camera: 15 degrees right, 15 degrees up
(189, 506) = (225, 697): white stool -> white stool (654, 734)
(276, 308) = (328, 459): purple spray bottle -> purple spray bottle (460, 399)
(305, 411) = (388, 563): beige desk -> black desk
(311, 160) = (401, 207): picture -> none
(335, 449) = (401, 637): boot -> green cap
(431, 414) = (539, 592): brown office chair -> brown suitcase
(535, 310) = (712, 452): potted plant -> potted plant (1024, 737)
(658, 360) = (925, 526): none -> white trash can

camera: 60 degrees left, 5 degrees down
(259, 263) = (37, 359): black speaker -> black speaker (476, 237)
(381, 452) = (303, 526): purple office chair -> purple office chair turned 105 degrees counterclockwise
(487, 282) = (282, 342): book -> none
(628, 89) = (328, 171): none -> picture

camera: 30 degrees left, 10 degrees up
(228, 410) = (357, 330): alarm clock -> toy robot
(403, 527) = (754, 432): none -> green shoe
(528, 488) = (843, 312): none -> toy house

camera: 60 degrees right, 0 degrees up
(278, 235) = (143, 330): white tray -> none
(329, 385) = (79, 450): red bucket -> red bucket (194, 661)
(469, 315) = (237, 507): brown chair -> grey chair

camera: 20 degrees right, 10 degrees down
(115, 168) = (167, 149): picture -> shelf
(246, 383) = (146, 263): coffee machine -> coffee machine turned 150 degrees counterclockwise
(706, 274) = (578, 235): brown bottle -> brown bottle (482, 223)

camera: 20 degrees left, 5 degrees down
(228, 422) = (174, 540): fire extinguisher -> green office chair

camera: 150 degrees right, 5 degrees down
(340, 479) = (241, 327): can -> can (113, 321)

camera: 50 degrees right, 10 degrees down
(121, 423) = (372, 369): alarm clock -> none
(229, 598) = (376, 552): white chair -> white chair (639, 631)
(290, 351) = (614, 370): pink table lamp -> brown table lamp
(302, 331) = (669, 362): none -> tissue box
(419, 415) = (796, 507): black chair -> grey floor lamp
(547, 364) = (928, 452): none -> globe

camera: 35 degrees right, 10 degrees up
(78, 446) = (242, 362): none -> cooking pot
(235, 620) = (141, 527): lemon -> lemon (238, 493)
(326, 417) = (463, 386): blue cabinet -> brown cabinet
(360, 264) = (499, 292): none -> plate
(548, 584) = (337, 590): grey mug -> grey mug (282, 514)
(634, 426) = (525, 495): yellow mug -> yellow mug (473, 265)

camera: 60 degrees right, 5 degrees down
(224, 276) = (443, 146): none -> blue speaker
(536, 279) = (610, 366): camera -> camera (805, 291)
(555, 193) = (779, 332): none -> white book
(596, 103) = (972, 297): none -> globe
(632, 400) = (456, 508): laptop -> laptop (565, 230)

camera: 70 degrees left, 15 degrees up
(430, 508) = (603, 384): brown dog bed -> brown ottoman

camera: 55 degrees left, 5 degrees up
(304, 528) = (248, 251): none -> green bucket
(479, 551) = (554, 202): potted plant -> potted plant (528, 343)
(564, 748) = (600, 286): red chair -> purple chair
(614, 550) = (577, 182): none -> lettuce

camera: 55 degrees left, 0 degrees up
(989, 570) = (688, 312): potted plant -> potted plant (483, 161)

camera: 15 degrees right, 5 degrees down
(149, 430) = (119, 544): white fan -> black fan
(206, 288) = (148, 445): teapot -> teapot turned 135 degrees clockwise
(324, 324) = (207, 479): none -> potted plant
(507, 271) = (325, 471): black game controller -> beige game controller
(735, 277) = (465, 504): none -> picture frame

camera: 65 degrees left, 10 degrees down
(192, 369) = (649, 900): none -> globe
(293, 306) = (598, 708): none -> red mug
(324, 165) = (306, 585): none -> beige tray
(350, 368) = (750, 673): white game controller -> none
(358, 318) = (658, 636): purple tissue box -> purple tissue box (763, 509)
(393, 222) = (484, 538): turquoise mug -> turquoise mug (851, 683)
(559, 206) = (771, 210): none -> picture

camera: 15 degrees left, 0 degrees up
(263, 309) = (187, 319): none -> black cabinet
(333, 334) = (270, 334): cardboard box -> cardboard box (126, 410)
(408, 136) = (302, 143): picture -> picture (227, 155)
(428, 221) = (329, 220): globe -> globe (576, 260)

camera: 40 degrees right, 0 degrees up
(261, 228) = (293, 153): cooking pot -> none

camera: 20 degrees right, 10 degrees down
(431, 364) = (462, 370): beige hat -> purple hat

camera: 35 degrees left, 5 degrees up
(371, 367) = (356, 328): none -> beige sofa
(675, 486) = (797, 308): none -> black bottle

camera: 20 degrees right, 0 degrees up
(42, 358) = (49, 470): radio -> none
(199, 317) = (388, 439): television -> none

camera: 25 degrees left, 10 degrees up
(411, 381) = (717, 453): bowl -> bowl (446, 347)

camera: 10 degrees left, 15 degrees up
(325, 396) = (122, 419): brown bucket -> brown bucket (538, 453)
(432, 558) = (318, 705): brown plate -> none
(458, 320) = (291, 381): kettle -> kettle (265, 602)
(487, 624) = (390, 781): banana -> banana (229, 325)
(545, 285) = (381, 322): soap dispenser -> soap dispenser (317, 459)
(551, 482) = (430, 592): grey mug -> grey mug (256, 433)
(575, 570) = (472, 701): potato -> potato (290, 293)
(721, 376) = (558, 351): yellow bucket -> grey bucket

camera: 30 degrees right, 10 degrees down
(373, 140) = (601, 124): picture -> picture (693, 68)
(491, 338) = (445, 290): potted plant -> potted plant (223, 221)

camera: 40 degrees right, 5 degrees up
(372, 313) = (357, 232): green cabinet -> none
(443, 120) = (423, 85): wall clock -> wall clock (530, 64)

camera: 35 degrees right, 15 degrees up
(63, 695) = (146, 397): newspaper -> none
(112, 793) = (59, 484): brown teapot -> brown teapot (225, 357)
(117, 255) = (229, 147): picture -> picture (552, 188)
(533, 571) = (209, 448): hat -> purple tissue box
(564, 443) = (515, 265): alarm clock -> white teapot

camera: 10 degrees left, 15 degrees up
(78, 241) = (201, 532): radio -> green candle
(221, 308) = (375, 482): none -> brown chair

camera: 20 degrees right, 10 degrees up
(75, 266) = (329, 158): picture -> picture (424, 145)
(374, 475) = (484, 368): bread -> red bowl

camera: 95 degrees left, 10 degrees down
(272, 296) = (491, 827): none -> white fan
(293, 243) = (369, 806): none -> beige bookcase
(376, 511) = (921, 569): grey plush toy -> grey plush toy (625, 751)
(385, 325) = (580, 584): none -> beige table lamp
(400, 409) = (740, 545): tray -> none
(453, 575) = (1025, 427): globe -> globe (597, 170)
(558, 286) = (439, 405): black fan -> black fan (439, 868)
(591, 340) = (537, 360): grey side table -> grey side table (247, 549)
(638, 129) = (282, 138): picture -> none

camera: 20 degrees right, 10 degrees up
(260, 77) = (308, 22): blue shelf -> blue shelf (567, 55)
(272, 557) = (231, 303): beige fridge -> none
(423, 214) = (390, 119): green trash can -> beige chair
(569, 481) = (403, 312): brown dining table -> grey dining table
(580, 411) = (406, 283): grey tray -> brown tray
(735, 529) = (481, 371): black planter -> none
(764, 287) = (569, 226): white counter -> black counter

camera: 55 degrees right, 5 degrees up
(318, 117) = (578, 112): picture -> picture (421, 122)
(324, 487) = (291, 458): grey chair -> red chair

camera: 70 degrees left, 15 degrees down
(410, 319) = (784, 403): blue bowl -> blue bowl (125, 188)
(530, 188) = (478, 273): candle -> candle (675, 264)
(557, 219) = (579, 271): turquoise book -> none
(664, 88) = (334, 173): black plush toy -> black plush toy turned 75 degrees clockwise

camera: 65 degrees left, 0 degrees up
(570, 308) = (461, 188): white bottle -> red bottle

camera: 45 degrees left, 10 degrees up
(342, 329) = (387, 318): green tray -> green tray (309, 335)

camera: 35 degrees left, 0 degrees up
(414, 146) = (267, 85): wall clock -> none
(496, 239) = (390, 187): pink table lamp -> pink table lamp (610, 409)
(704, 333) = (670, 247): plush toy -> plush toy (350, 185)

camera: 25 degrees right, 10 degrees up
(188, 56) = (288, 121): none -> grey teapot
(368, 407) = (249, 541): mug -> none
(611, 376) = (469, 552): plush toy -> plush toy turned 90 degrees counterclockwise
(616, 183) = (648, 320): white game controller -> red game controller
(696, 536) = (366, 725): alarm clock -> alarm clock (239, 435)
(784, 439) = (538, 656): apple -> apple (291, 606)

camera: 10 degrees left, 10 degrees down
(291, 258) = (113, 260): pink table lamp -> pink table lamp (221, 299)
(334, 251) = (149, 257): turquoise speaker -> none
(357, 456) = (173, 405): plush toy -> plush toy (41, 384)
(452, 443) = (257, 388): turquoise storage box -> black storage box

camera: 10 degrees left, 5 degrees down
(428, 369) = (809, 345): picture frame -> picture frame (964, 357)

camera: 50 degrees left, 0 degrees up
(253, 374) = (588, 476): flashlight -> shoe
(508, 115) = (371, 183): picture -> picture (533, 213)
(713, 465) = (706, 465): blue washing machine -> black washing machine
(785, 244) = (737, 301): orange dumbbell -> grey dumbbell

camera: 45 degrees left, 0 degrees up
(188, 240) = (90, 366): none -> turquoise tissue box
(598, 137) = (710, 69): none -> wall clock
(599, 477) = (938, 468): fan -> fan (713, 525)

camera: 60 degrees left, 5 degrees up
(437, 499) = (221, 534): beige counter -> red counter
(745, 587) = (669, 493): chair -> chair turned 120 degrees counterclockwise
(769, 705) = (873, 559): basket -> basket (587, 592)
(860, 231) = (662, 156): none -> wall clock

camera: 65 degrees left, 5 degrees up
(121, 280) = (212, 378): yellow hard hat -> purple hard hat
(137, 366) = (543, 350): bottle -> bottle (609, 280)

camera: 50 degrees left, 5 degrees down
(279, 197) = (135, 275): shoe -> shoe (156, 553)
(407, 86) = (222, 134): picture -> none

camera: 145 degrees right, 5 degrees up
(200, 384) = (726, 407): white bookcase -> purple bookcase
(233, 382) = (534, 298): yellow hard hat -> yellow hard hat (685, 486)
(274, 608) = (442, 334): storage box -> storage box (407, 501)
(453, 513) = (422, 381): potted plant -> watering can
—————
**Brief:** For this data, state how many lines include the word "turquoise", with nothing added.

**Reply to the task:** 5